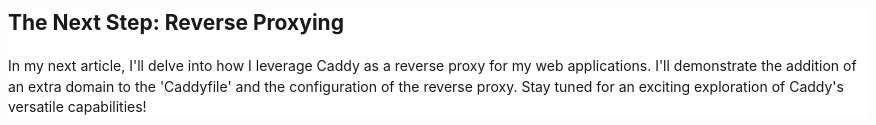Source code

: ## The Next Step: Reverse Proxying

In my next article, I'll delve into how I leverage Caddy as a reverse proxy for my web applications. I'll demonstrate the addition of an extra domain to the 'Caddyfile' and the configuration of the reverse proxy. Stay tuned for an exciting exploration of Caddy's versatile capabilities!

[Caddy Docker image]: https://hub.docker.com/_/caddy
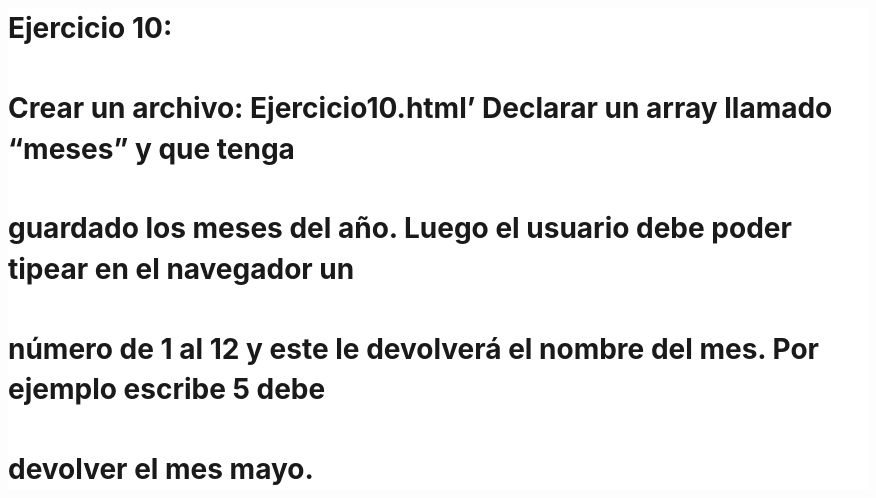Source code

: # Ejercicio 10:
# Crear un archivo: Ejercicio10.html’ Declarar un array llamado “meses” y que tenga
# guardado los meses del año. Luego el usuario debe poder tipear en el navegador un
# número de 1 al 12 y este le devolverá el nombre del mes. Por ejemplo escribe 5 debe
# devolver el mes mayo.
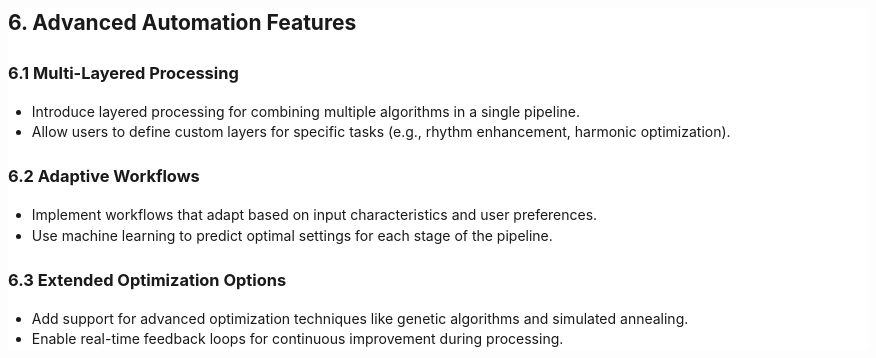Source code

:## 6. Advanced Automation Features

### 6.1 Multi-Layered Processing
- Introduce layered processing for combining multiple algorithms in a single pipeline.
- Allow users to define custom layers for specific tasks (e.g., rhythm enhancement, harmonic optimization).

### 6.2 Adaptive Workflows
- Implement workflows that adapt based on input characteristics and user preferences.
- Use machine learning to predict optimal settings for each stage of the pipeline.

### 6.3 Extended Optimization Options
- Add support for advanced optimization techniques like genetic algorithms and simulated annealing.
- Enable real-time feedback loops for continuous improvement during processing.


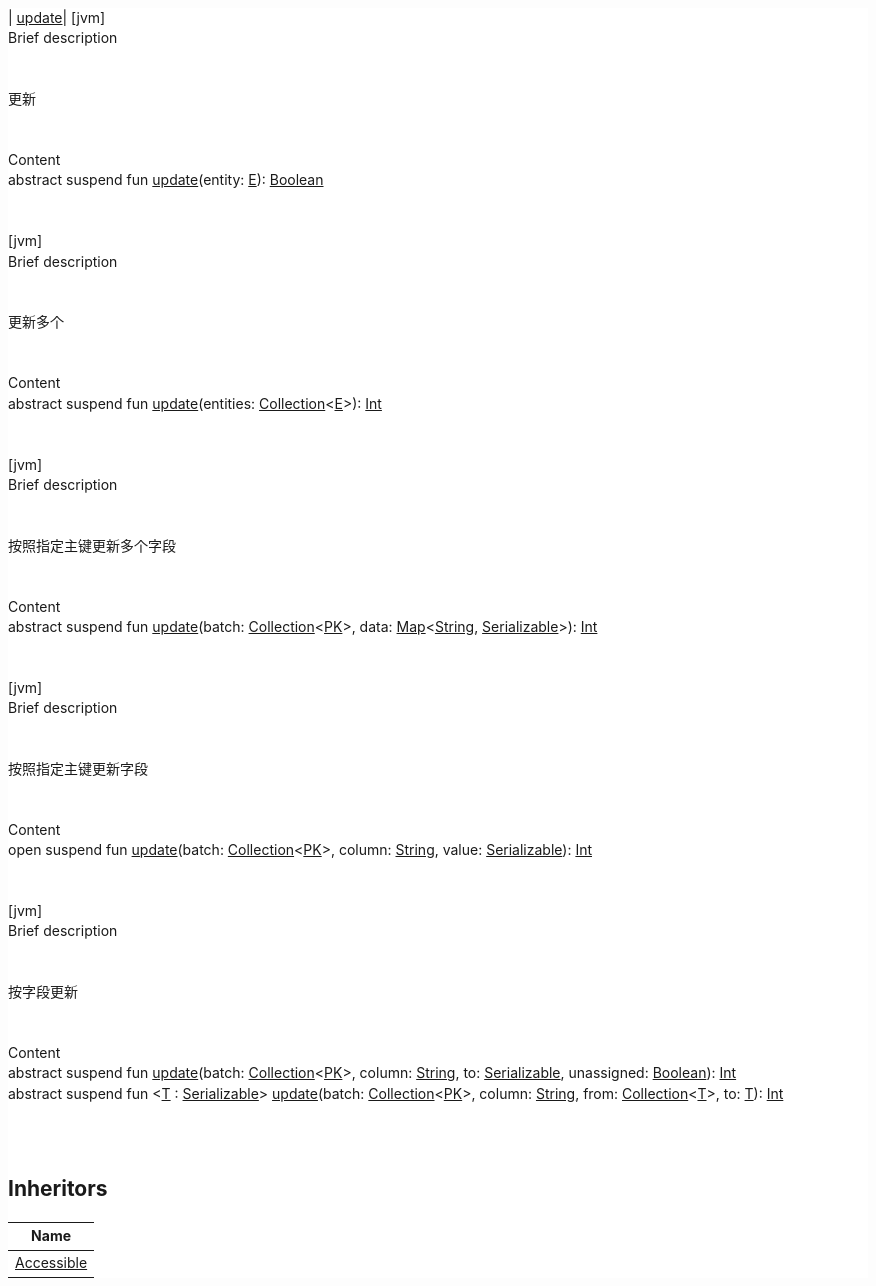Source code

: | [update](update.md)| [jvm]  <br>Brief description  <br><br><br>更新<br><br>  <br>Content  <br>abstract suspend fun [update](update.md)(entity: [E](index.md)): [Boolean](https://kotlinlang.org/api/latest/jvm/stdlib/kotlin/-boolean/index.html)  <br><br><br>[jvm]  <br>Brief description  <br><br><br>更新多个<br><br>  <br>Content  <br>abstract suspend fun [update](update.md)(entities: [Collection](https://kotlinlang.org/api/latest/jvm/stdlib/kotlin.collections/-collection/index.html)<[E](index.md)>): [Int](https://kotlinlang.org/api/latest/jvm/stdlib/kotlin/-int/index.html)  <br><br><br>[jvm]  <br>Brief description  <br><br><br>按照指定主键更新多个字段<br><br>  <br>Content  <br>abstract suspend fun [update](update.md)(batch: [Collection](https://kotlinlang.org/api/latest/jvm/stdlib/kotlin.collections/-collection/index.html)<[PK](index.md)>, data: [Map](https://kotlinlang.org/api/latest/jvm/stdlib/kotlin.collections/-map/index.html)<[String](https://kotlinlang.org/api/latest/jvm/stdlib/kotlin/-string/index.html), [Serializable](https://docs.oracle.com/javase/8/docs/api/java/io/Serializable.html)>): [Int](https://kotlinlang.org/api/latest/jvm/stdlib/kotlin/-int/index.html)  <br><br><br>[jvm]  <br>Brief description  <br><br><br>按照指定主键更新字段<br><br>  <br>Content  <br>open suspend fun [update](update.md)(batch: [Collection](https://kotlinlang.org/api/latest/jvm/stdlib/kotlin.collections/-collection/index.html)<[PK](index.md)>, column: [String](https://kotlinlang.org/api/latest/jvm/stdlib/kotlin/-string/index.html), value: [Serializable](https://docs.oracle.com/javase/8/docs/api/java/io/Serializable.html)): [Int](https://kotlinlang.org/api/latest/jvm/stdlib/kotlin/-int/index.html)  <br><br><br>[jvm]  <br>Brief description  <br><br><br>按字段更新<br><br>  <br>Content  <br>abstract suspend fun [update](update.md)(batch: [Collection](https://kotlinlang.org/api/latest/jvm/stdlib/kotlin.collections/-collection/index.html)<[PK](index.md)>, column: [String](https://kotlinlang.org/api/latest/jvm/stdlib/kotlin/-string/index.html), to: [Serializable](https://docs.oracle.com/javase/8/docs/api/java/io/Serializable.html), unassigned: [Boolean](https://kotlinlang.org/api/latest/jvm/stdlib/kotlin/-boolean/index.html)): [Int](https://kotlinlang.org/api/latest/jvm/stdlib/kotlin/-int/index.html)  <br>abstract suspend fun <[T](update.md) : [Serializable](https://docs.oracle.com/javase/8/docs/api/java/io/Serializable.html)> [update](update.md)(batch: [Collection](https://kotlinlang.org/api/latest/jvm/stdlib/kotlin.collections/-collection/index.html)<[PK](index.md)>, column: [String](https://kotlinlang.org/api/latest/jvm/stdlib/kotlin/-string/index.html), from: [Collection](https://kotlinlang.org/api/latest/jvm/stdlib/kotlin.collections/-collection/index.html)<[T](update.md)>, to: [T](update.md)): [Int](https://kotlinlang.org/api/latest/jvm/stdlib/kotlin/-int/index.html)  <br><br><br>


## Inheritors  
  
|  Name| 
|---|
| [Accessible](../-accessible/index.md)

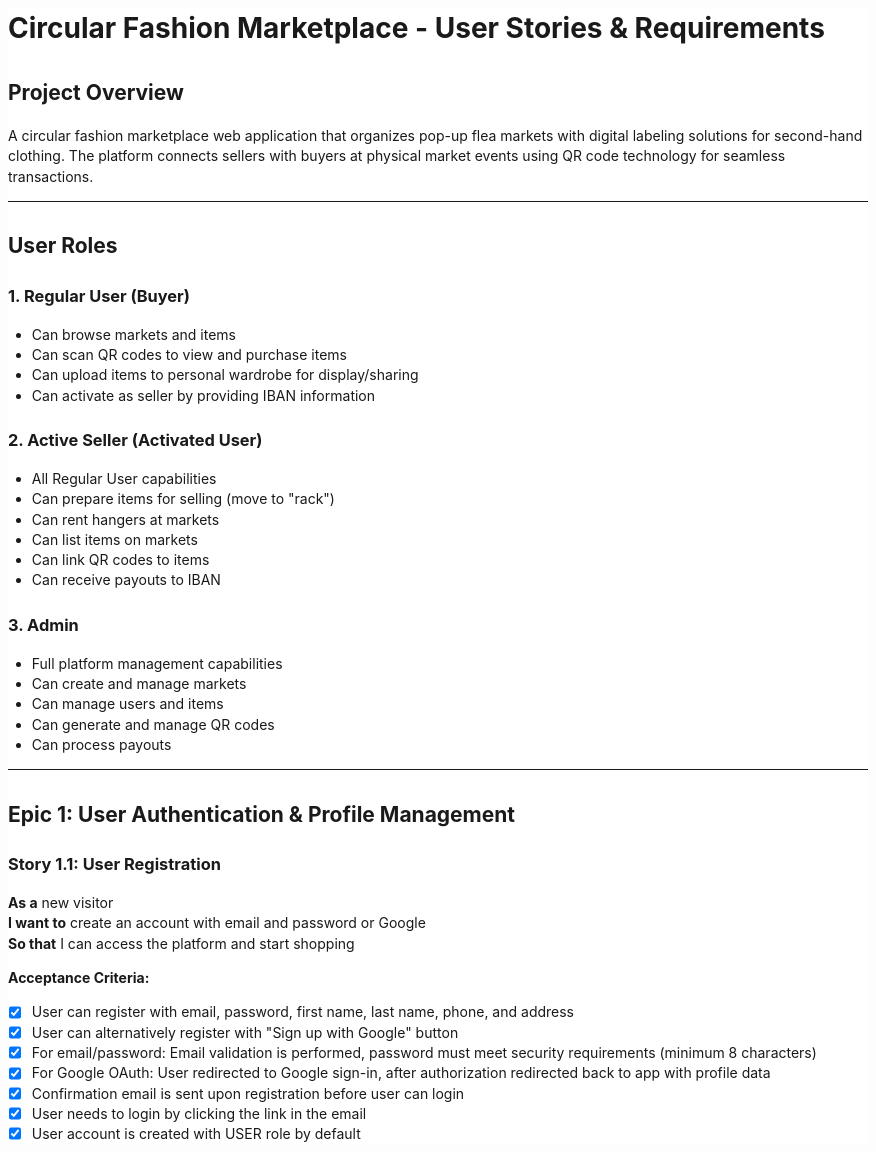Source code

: # Circular Fashion Marketplace - User Stories & Requirements

## Project Overview

A circular fashion marketplace web application that organizes pop-up flea markets with digital labeling solutions for second-hand clothing. The platform connects sellers with buyers at physical market events using QR code technology for seamless transactions.

---

## User Roles

### 1. Regular User (Buyer)
- Can browse markets and items
- Can scan QR codes to view and purchase items
- Can upload items to personal wardrobe for display/sharing
- Can activate as seller by providing IBAN information

### 2. Active Seller (Activated User)
- All Regular User capabilities
- Can prepare items for selling (move to "rack")
- Can rent hangers at markets
- Can list items on markets
- Can link QR codes to items
- Can receive payouts to IBAN

### 3. Admin
- Full platform management capabilities
- Can create and manage markets
- Can manage users and items
- Can generate and manage QR codes
- Can process payouts

---

## Epic 1: User Authentication & Profile Management

### Story 1.1: User Registration
**As a** new visitor  
**I want to** create an account with email and password or Google  
**So that** I can access the platform and start shopping

**Acceptance Criteria:**
- [x]  User can register with email, password, first name, last name, phone, and address
- [x]  User can alternatively register with "Sign up with Google" button
- [x]  For email/password: Email validation is performed, password must meet security requirements (minimum 8 characters)
- [x]  For Google OAuth: User redirected to Google sign-in, after authorization redirected back to app with profile data
- [x]  Confirmation email is sent upon registration before user can login
- [x]  User needs to login by clicking the link in the email
- [x]  User account is created with USER role by default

*Exercise requirements*:
Quote the records in full and exactly; skip any image.

*Answer box*:
Source code

: ## The Next Step: Reverse Proxying

In my next article, I'll delve into how I leverage Caddy as a reverse proxy for my web applications. I'll demonstrate the addition of an extra domain to the 'Caddyfile' and the configuration of the reverse proxy. Stay tuned for an exciting exploration of Caddy's versatile capabilities!

[Caddy Docker image]: https://hub.docker.com/_/caddy
Source code

: # Ejercicio 10:
# Crear un archivo: Ejercicio10.html’ Declarar un array llamado “meses” y que tenga
# guardado los meses del año. Luego el usuario debe poder tipear en el navegador un
# número de 1 al 12 y este le devolverá el nombre del mes. Por ejemplo escribe 5 debe
# devolver el mes mayo.
Source code

:## 6. Advanced Automation Features

### 6.1 Multi-Layered Processing
- Introduce layered processing for combining multiple algorithms in a single pipeline.
- Allow users to define custom layers for specific tasks (e.g., rhythm enhancement, harmonic optimization).

### 6.2 Adaptive Workflows
- Implement workflows that adapt based on input characteristics and user preferences.
- Use machine learning to predict optimal settings for each stage of the pipeline.

### 6.3 Extended Optimization Options
- Add support for advanced optimization techniques like genetic algorithms and simulated annealing.
- Enable real-time feedback loops for continuous improvement during processing.


Source code

: | [update](update.md)| [jvm]  <br>Brief description  <br><br><br>更新<br><br>  <br>Content  <br>abstract suspend fun [update](update.md)(entity: [E](index.md)): [Boolean](https://kotlinlang.org/api/latest/jvm/stdlib/kotlin/-boolean/index.html)  <br><br><br>[jvm]  <br>Brief description  <br><br><br>更新多个<br><br>  <br>Content  <br>abstract suspend fun [update](update.md)(entities: [Collection](https://kotlinlang.org/api/latest/jvm/stdlib/kotlin.collections/-collection/index.html)<[E](index.md)>): [Int](https://kotlinlang.org/api/latest/jvm/stdlib/kotlin/-int/index.html)  <br><br><br>[jvm]  <br>Brief description  <br><br><br>按照指定主键更新多个字段<br><br>  <br>Content  <br>abstract suspend fun [update](update.md)(batch: [Collection](https://kotlinlang.org/api/latest/jvm/stdlib/kotlin.collections/-collection/index.html)<[PK](index.md)>, data: [Map](https://kotlinlang.org/api/latest/jvm/stdlib/kotlin.collections/-map/index.html)<[String](https://kotlinlang.org/api/latest/jvm/stdlib/kotlin/-string/index.html), [Serializable](https://docs.oracle.com/javase/8/docs/api/java/io/Serializable.html)>): [Int](https://kotlinlang.org/api/latest/jvm/stdlib/kotlin/-int/index.html)  <br><br><br>[jvm]  <br>Brief description  <br><br><br>按照指定主键更新字段<br><br>  <br>Content  <br>open suspend fun [update](update.md)(batch: [Collection](https://kotlinlang.org/api/latest/jvm/stdlib/kotlin.collections/-collection/index.html)<[PK](index.md)>, column: [String](https://kotlinlang.org/api/latest/jvm/stdlib/kotlin/-string/index.html), value: [Serializable](https://docs.oracle.com/javase/8/docs/api/java/io/Serializable.html)): [Int](https://kotlinlang.org/api/latest/jvm/stdlib/kotlin/-int/index.html)  <br><br><br>[jvm]  <br>Brief description  <br><br><br>按字段更新<br><br>  <br>Content  <br>abstract suspend fun [update](update.md)(batch: [Collection](https://kotlinlang.org/api/latest/jvm/stdlib/kotlin.collections/-collection/index.html)<[PK](index.md)>, column: [String](https://kotlinlang.org/api/latest/jvm/stdlib/kotlin/-string/index.html), to: [Serializable](https://docs.oracle.com/javase/8/docs/api/java/io/Serializable.html), unassigned: [Boolean](https://kotlinlang.org/api/latest/jvm/stdlib/kotlin/-boolean/index.html)): [Int](https://kotlinlang.org/api/latest/jvm/stdlib/kotlin/-int/index.html)  <br>abstract suspend fun <[T](update.md) : [Serializable](https://docs.oracle.com/javase/8/docs/api/java/io/Serializable.html)> [update](update.md)(batch: [Collection](https://kotlinlang.org/api/latest/jvm/stdlib/kotlin.collections/-collection/index.html)<[PK](index.md)>, column: [String](https://kotlinlang.org/api/latest/jvm/stdlib/kotlin/-string/index.html), from: [Collection](https://kotlinlang.org/api/latest/jvm/stdlib/kotlin.collections/-collection/index.html)<[T](update.md)>, to: [T](update.md)): [Int](https://kotlinlang.org/api/latest/jvm/stdlib/kotlin/-int/index.html)  <br><br><br>


## Inheritors  
  
|  Name| 
|---|
| [Accessible](../-accessible/index.md)

Source code

: # Circular Fashion Marketplace - User Stories & Requirements

## Project Overview

A circular fashion marketplace web application that organizes pop-up flea markets with digital labeling solutions for second-hand clothing. The platform connects sellers with buyers at physical market events using QR code technology for seamless transactions.

---

## User Roles

### 1. Regular User (Buyer)
- Can browse markets and items
- Can scan QR codes to view and purchase items
- Can upload items to personal wardrobe for display/sharing
- Can activate as seller by providing IBAN information

### 2. Active Seller (Activated User)
- All Regular User capabilities
- Can prepare items for selling (move to "rack")
- Can rent hangers at markets
- Can list items on markets
- Can link QR codes to items
- Can receive payouts to IBAN

### 3. Admin
- Full platform management capabilities
- Can create and manage markets
- Can manage users and items
- Can generate and manage QR codes
- Can process payouts

---

## Epic 1: User Authentication & Profile Management

### Story 1.1: User Registration
**As a** new visitor  
**I want to** create an account with email and password or Google  
**So that** I can access the platform and start shopping

**Acceptance Criteria:**
- [x]  User can register with email, password, first name, last name, phone, and address
- [x]  User can alternatively register with "Sign up with Google" button
- [x]  For email/password: Email validation is performed, password must meet security requirements (minimum 8 characters)
- [x]  For Google OAuth: User redirected to Google sign-in, after authorization redirected back to app with profile data
- [x]  Confirmation email is sent upon registration before user can login
- [x]  User needs to login by clicking the link in the email
- [x]  User account is created with USER role by default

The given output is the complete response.